Testo estratto:
※ ※ ※

Alfio Pannega e' stato maestro di un'etica della
resistenza, della responsabilita' e del prendersi cura degli
altri.
Maestro di un'etica, una
pratica dell'ospitalita' e della generosita'.
Maestro di un'etica, una
pratica dell'opposizione nitida e intransigente
all'ingiustizia.
Maestro di un'etica, una pratica della
solidarieta' egualitaria.
Maestro di un'etica, una pratica della
compassione attiva e degnificante.
E tutto cio' nella piu' limpida semplicita',
esercitando nell'essenzialita' che e' propria dei poveri una benevolenza, una
compassione senza limiti. Che molti frutti continuera' a dare
ancora.
*
7. Accennavo all'inizio, e voglio ora dirlo in modo
piu' ampio e articolato, che certo si corre il rischio di mummificare Alfio, di
irrigidirlo in una maschera, in un monumento muto, in una immaginetta
devozionale; il rischio di pietrificarlo, di raggelarlo, e quindi di spegnerlo
ed imprigionarlo in una posa, lui che volle sempre essere libero come il
vento.

※ ※ ※

Dati estratti da una raccolta:
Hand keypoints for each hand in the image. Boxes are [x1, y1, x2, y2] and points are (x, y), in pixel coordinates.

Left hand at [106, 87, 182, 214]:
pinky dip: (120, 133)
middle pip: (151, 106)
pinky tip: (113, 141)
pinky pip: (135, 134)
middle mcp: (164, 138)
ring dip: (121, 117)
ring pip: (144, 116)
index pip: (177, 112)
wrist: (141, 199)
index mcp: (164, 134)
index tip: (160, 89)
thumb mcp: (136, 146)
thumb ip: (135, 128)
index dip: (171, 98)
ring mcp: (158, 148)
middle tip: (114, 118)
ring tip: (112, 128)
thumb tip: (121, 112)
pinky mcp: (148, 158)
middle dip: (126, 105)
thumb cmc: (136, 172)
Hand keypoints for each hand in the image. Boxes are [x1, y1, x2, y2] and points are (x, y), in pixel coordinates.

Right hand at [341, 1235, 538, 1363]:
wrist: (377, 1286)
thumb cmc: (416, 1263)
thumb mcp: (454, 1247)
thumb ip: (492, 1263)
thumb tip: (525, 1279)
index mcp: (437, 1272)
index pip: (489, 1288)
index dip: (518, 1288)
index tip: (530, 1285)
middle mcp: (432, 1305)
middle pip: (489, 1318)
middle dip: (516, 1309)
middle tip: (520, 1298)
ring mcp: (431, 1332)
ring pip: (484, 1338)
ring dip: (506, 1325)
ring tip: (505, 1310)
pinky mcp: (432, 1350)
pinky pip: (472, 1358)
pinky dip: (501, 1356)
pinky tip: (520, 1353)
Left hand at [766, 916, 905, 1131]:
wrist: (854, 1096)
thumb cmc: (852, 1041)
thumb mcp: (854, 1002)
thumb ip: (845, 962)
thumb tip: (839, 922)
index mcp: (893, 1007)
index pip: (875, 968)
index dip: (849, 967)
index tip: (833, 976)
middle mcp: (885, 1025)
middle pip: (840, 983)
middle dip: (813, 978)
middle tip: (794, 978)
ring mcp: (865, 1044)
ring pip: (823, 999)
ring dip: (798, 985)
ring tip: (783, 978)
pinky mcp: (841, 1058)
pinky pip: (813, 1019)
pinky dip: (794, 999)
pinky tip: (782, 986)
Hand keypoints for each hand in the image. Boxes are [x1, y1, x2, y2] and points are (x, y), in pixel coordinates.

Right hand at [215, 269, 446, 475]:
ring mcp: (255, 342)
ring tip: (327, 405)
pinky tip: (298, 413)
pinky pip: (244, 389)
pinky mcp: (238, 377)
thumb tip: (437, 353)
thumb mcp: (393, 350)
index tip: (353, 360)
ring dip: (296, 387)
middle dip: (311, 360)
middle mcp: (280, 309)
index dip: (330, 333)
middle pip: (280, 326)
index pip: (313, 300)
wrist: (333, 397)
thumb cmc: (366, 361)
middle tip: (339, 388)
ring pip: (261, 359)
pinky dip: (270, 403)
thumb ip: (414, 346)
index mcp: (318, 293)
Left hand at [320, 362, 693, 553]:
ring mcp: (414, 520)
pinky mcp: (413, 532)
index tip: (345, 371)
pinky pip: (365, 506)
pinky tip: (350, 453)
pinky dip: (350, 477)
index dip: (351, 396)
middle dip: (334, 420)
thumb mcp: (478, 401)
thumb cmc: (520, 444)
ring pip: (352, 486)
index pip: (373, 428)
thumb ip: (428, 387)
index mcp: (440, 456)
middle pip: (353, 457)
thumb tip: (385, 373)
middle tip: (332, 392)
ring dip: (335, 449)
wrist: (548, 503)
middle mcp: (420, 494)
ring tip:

※ ※ ※

Compiti da svolgere:
A. Cita alla lettera il passo del testo su Alfio Pannega che comincia con le parole contenenti "Alfio Pannega e'" e termina con "e della generosita'.".
B. Secondo il testo su Alfio Pannega, come volle sempre essere Alfio?
Per rispondere bisogna basarsi soltanto sul testo su Alfio Pannega.

Risultati attesi:
A.
Alfio Pannega e' stato maestro di un'etica della
resistenza, della responsabilita' e del prendersi cura degli
altri.
Maestro di un'etica, una
pratica dell'ospitalita' e della generosita'.

B. Volle sempre essere libero come il vento.